### WORK ORDER
Would you print only the lines running from the one with "Kantoorruimte, Arnhem" to the final line of the data below, word for word and without pictures?

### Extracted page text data
^^^^^^^^

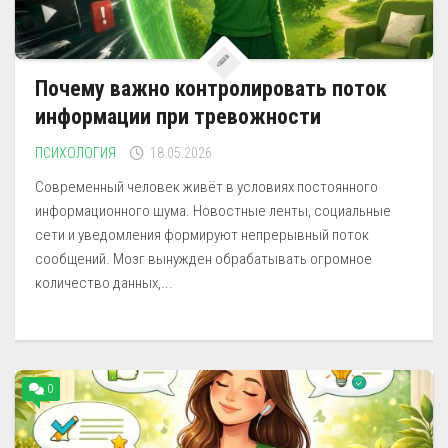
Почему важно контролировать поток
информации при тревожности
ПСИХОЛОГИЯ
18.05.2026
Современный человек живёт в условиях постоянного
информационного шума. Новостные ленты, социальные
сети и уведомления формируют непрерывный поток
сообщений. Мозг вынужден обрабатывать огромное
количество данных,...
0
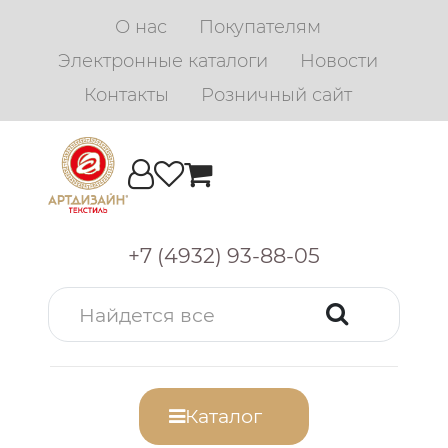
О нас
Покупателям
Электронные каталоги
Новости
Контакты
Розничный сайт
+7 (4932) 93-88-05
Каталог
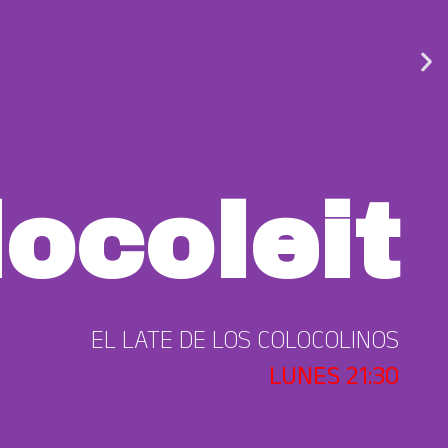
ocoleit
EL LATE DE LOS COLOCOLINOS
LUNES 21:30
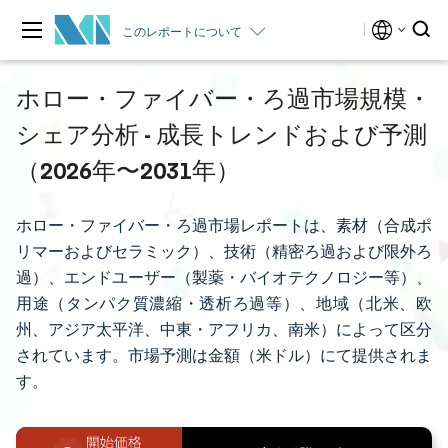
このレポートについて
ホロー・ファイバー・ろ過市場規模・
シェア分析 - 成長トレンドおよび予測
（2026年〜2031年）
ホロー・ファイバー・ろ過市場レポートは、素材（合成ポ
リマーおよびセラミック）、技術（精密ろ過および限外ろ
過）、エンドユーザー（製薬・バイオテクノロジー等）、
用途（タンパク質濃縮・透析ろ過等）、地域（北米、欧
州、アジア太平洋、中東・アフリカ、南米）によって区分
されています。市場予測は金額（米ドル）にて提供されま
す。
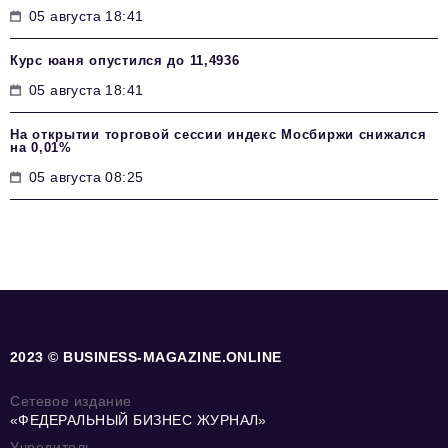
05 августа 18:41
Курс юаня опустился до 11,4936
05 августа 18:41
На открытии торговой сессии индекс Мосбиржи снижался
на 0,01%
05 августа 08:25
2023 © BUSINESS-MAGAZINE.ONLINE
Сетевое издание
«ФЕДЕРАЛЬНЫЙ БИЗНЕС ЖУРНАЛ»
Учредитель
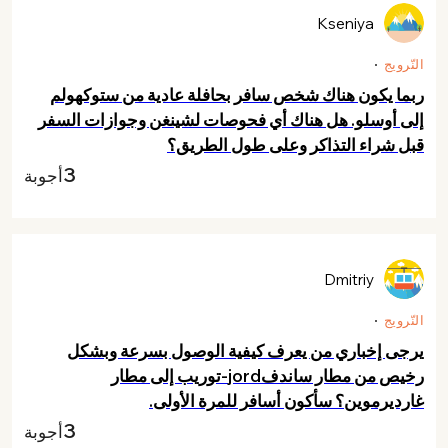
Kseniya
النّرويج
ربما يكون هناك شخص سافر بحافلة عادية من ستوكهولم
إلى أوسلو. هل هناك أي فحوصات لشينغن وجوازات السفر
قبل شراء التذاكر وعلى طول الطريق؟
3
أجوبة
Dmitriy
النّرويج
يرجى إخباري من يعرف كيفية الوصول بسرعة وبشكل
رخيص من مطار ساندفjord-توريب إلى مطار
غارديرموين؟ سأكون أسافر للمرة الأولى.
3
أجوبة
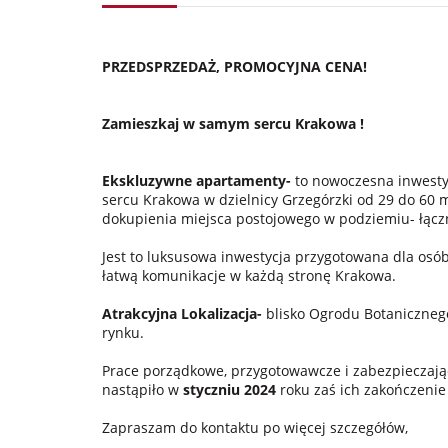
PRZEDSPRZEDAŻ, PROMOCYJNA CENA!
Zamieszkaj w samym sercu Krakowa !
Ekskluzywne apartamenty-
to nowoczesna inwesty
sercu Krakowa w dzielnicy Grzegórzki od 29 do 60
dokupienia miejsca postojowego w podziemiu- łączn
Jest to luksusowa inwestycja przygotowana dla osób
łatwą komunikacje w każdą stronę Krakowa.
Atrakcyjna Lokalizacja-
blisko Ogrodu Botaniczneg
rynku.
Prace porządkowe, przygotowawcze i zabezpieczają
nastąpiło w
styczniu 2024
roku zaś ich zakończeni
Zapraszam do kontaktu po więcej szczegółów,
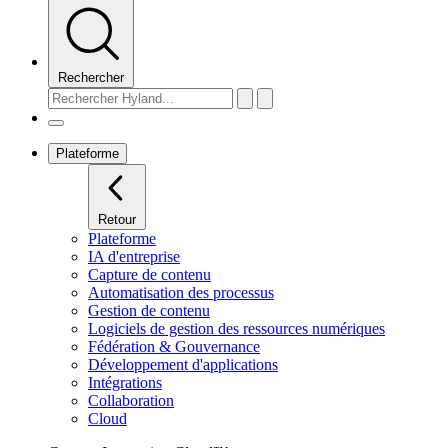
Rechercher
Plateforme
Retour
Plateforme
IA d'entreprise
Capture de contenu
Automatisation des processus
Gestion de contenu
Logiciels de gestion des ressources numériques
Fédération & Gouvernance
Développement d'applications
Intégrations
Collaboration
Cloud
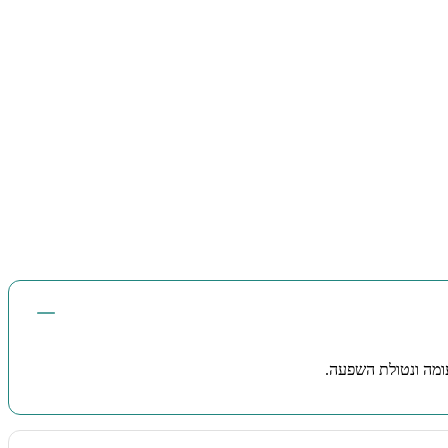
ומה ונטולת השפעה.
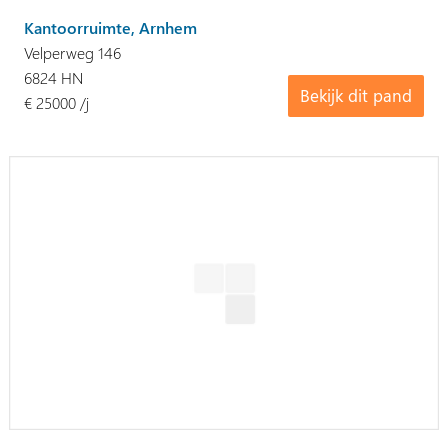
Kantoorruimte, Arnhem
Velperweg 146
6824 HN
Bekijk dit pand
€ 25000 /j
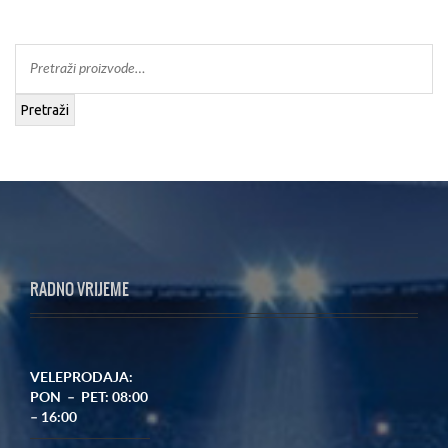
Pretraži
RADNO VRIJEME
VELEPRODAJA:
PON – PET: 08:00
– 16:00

^^^^^^^^

### ANSWER SPACE
Kantoorruimte, Arnhem
Velperweg 146
6824 HN
Bekijk dit pand
€ 25000 /j
Pretraži
RADNO VRIJEME
VELEPRODAJA:
PON – PET: 08:00
– 16:00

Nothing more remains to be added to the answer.